**Data to use:**

[Start of section]

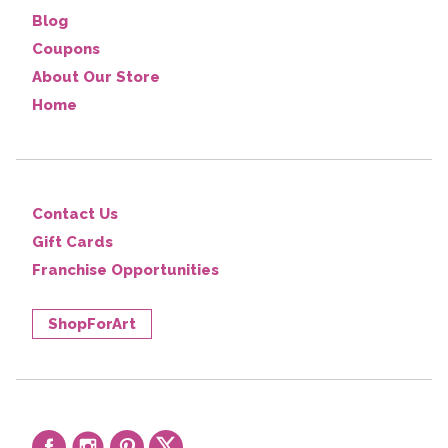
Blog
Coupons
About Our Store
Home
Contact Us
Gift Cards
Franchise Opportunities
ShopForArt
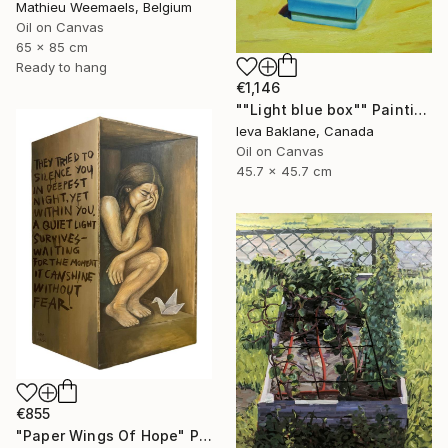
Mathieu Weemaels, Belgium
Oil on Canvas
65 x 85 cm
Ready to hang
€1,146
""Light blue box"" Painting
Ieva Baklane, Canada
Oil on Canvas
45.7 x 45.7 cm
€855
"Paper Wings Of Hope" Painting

[End of section]
[Start of section]

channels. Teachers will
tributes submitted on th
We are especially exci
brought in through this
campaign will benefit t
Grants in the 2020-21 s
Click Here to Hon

[End of section]
[Start of section]

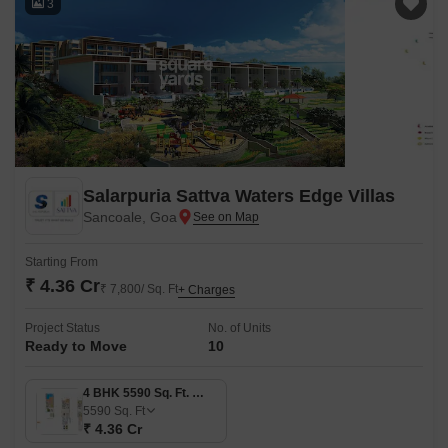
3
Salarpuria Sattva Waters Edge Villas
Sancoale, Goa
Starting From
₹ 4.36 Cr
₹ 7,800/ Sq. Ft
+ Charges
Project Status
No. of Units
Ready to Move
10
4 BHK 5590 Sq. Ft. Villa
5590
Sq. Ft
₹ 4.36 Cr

[End of section]

**Exercise directions:**
Locate each line in the material above that contains the word "will" and copy those lines out.

**Task solution:**
channels. Teachers will
campaign will benefit t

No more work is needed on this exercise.